Re: Cases and Prepositions (amongst others)
From: | Robert Hailman <robert@...> |
Date: | Saturday, June 10, 2000, 1:22 |
Christophe Grandsire wrote:
>
> At 21:58 06/06/00 -0400, you wrote:
> >G'day y'all, I just have a few questions for you.
> >
> >In my conlang, tentatively called Ajuk, I've got seven cases:
> >Nominative, Accusative, Dative, Genitive, Vocative, Ablative, and
> >Instrumental. I've gotten to the point where I have to divvy up the
> >preposition structure, and I realize that each in a language with case
> >the nouns in a prepositional phrase have to go into a certain case,
> >depending on the preposition and the meaning intended to be assigned to
> >it.
> >
>
> Or you can also think of having a case like the "prepositional" of Russian.
>
> >At first I was intending to make a system like in German, but that only
> >covers four of my seven cases. The Vocative doesn't neccessarily need
> >any, because it is fairly limited in it's use.
> >
>
> Well, in Latin, prepositions could be followed only by the accusative or
> the ablative, while the very few postpositions asked for the genitive. This
> makes only 2 (hardly 3) of the 6 cases of Latin. So if you use only three
> of your cases with prepositions it would work quite well already.
>
I made up a system using four of my seven yesterday, accusative, dative,
genitive, and ablative. I use: Accusative for motion in time and space:
"into", "onto". Dative for location in time and space: "in", "on", "at".
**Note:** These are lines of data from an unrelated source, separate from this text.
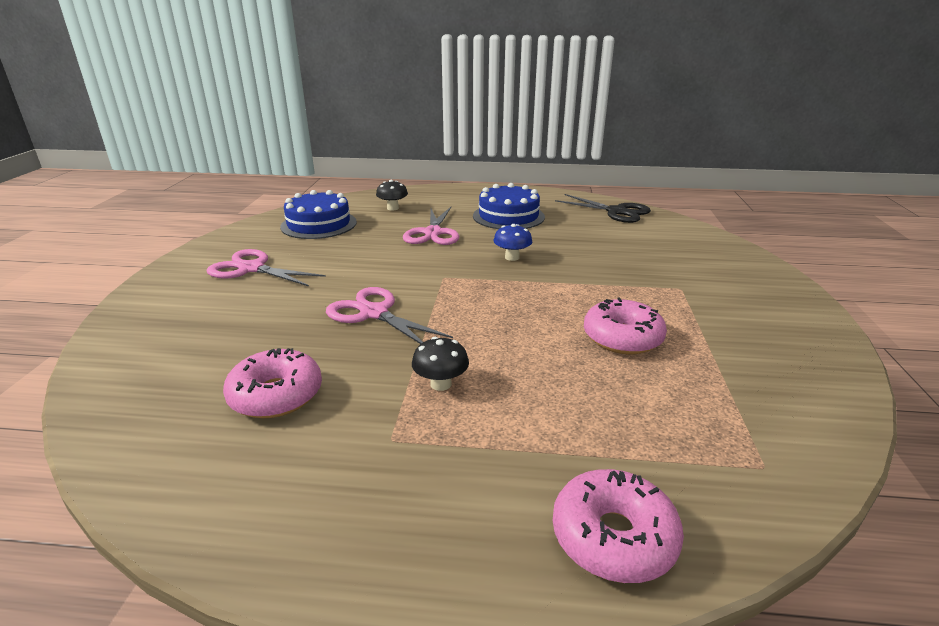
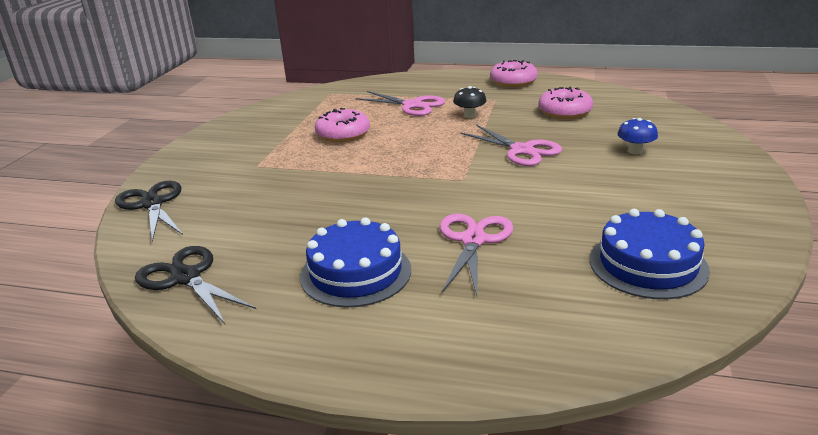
camera: 170 degrees left, 0 degrees up
(251, 269) = (670, 192): pink scissors -> pink scissors (412, 105)
(393, 208) = (544, 304): black mushroom -> none
(512, 257) = (386, 200): blue mushroom -> blue mushroom (635, 151)
(613, 537) = (408, 81): pink donut -> pink donut (513, 82)
(724, 249) = (152, 204): none -> black scissors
Genitive for things such as "in spite of", "on account of", "in the
manner of", that sort of thing. Ablative to express the source, similar
to the accusative: "from under", "from in", "away from", that sort of
thing.
Not that the same pronoun can be with the accusative, dative, and
genitive, like so:
duz ukhoto ladesho: "into the car"
duz ukhotaj ladeshaj: "in the car"
duz ukhotom ladeshom: "from in the car"
> >So what I want to know is, is there any particular system by which the
> >prepositions are divided up in the case structure, or is it different
> >from language to language, even in languages containing the same cases?
> >
>
> I cannot tell for sure, but I think it's quite different from language to
> language. For instance, with the same preposition (like 'in'), Latin used
> the accusative for motion towards and ablative for position. But English
> associates motion with dative more than with accusative (you say "I give
> the book To John" as well as "I go TO Paris"). So dative and accusative can
> both have a meaning of motion towards. In the same way, genitive and
> ablative can both mean motion from, depending on the language.
>
Right, I wasn't really expecting a pattern, so I'm not terribly
surprised.
> To give you conlang examples, in Moten (which has onbly three cases:
> nominative, accusative and genitive), nominative is associated with
> location, accusative with motion towards and genitive with motion from. The
> same preposition (more exactly a prefix) is used with all three cases to
> mean 'at', 'to' and 'from'. In A'stou (to talk about the conlang I'm mostly
> sharing with the list right now :) ), which has four cases, the
> accusative-genitive is associated with time while the
> dative-ablative-locative is associated with space, and it's the
> prepositions used which give the meaning of location or motion (in fact,
> the same preposition that means location with D-A-L means moment in time
> with A-G). This dichotomy between accusative: time and ablative (or
> dative): space can be found also in Latin IIRC.
>
> So I think you can make your system whatever you want. Just do what you
> feel "right", there are examples of about everything around here :) .
>
> >Another thing, I've got pronouns that mean things like "for that
> >reason", "at some time", "in this manner", and such, and I need to
> >decide what case they would go in. This kind of ties into the
> >preposition structure, for example a word meaning "at some time" would
> >go in the same case as nouns in a prepositional phrase with a
> >preposition meaning "at". Again, is there any system to this throughout
> >several languages or do I just have to make my own?
> >
>
> I understand what you mean, because I happen to have also pronouns like
> that in Moten. I have 'e': this place, 'a': that place and 'o': yon place
> for space and 'et': this moment, 'at': that moment and 'ot': yon moment for
> time. They take the same cases as I explained earlier to mean 'at this
> moment', 'here', 'from there', etc... Many adverbs of Latin seem to come
> from declined forms of pronouns too. I think it would be quite natural to
> tie those 'pronouns' cases to the ones used with the prepositions.
>
Good, that's what I was thinking of doing, too.